_EXTRACT_
::::
PURSUANT TO SECTION 13 OR 15(d) OF THE SECURITIES EXCHANGE ACT OF 1934

 

Date of Report (Date of earliest event reported) July 19, 2005

 


 

BRE Properties, Inc.

(Exact name of registrant as specified in its charter)

 


 

Maryland   1-14306   94-1722214

(State or other jurisdiction

of incorporation)

  (Commission File Number)  

(I.R.S. Employer

Identification No.)

 

44 Montgomery Street, 36th Floor, San Francisco, CA   94104-4809
(Address of principal executive offices)   (Zip Code)

 

Registrant’s telephone number, including area code (415) 445-6530

 

 

(Former name or former address, if changed since last report.)

 


 

Check the appropriate box below if the Form 8-K filing is intended to simultaneously satisfy the filing obligation of the registrant under any of the following provisions (see General Instruction A.2. below):

 

¨ Written communications pursuant to Rule 425 under the Securities Act (17 CFR 230.425)

 

¨ Soliciting material pursuant to Rule 14a-12 under the Exchange Act (17 CFR 240.14a-12)

 

¨ Pre-commencement communications pursuant to Rule 14d-2(b) under the Exchange Act (17 CFR 240.14d-2(b))

 

¨ Pre-commencement communications pursuant to Rule 13e-4(c) under the Exchange Act (17 CFR 240.13e-4(c))

 



ITEM 2.02. Results of Operations and Financial Condition.

 

On July 19, 2005, BRE Properties, Inc. issued a press release and supplemental financial data with respect to its financial results for the quarter ended June 30, 2005. A copy of the press release and supplemental financial data is furnished as Exhibit 99.1 to this report. The information contained in this Item 2.02 and the attached Exhibit 99.1 are furnished to, but not filed with, the Securities and Exchange Commission.
::::
_RECORD EXTRACTS_
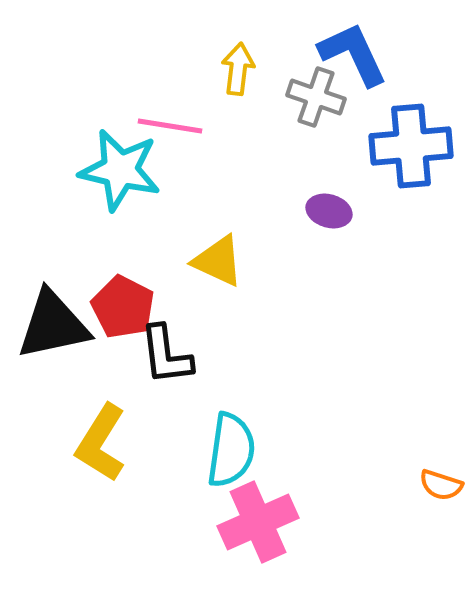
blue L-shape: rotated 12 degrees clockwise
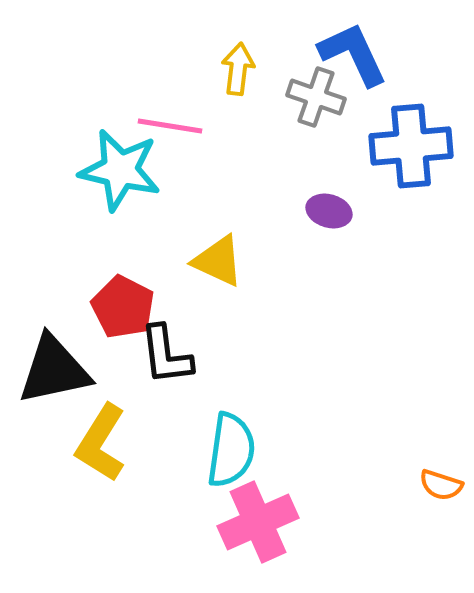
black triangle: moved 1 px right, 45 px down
::::
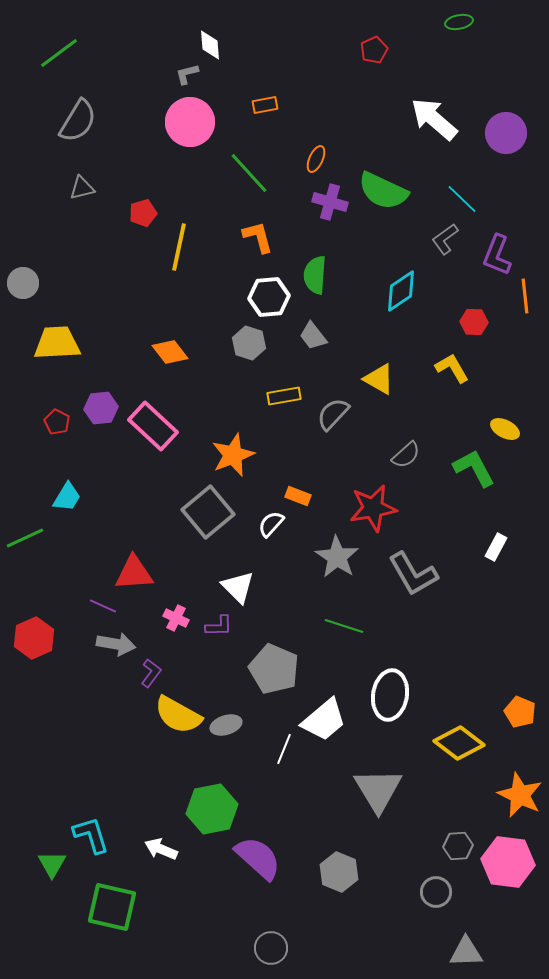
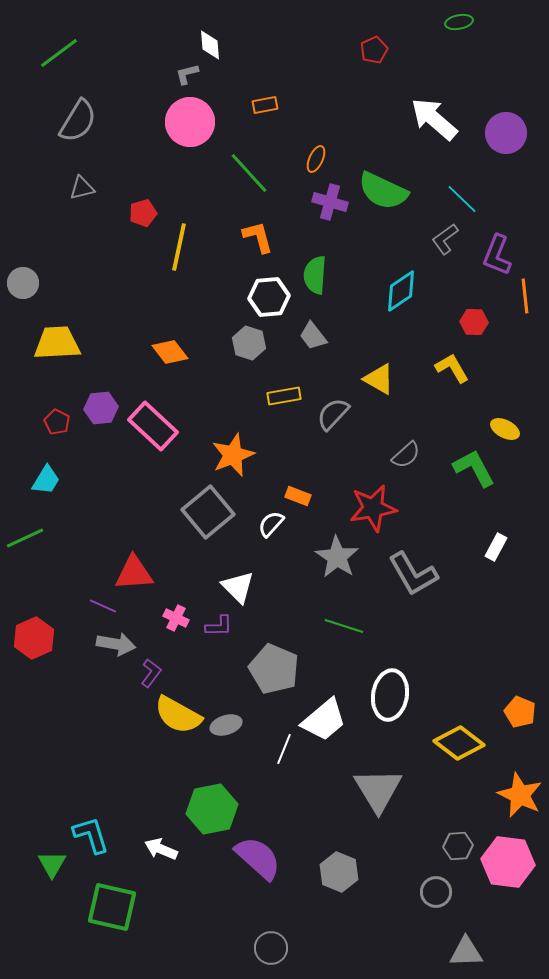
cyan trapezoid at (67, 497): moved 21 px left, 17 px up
::::
_REQUIREMENTS_
a: Using the BRE Properties filing, answer these:
(i) In which state is the company incorporated?
(ii) What address does the filing give for the company's principal executive offices?
(iii) For which quarter did the July 19, 2005 press release report financial results?
b: Pick up the BRE Properties filing after its last sentence and keep writing it.
The records have no connection to the BRE Properties filing.

_ANSWERS FOR THIS EXERCISE_
a:
(i) Maryland
(ii) 44 Montgomery Street, 36th Floor, San Francisco, CA 94104-4809
(iii) The quarter ended June 30, 2005

b:
 

ITEM 8.01. Other Events.

 

On July 19, 2005, we reported operating results for the quarter and six-month period ended June 30, 2005.

 

Funds from operations (FFO), the generally accepted measure of operating performance for real estate investment trusts, totaled $26.9 million, or $0.51 per diluted share, during second quarter 2005, as compared with $29.0 million, or $0.56 per diluted share for the quarter ended June 30, 2004. (A reconciliation of net income available to common shareholders to FFO is provided at the end of this report.)

 

Net income available to common shareholders for the second quarter totaled $13.3 million, or $0.26 per diluted share, as compared with $13.2 million, or $0.26 per diluted share, for the same period 2004. Second quarter 2005 results included a net gain on sales totaling $5.4 million, or $0.10 per diluted share. No property sales were recorded during second quarter 2004.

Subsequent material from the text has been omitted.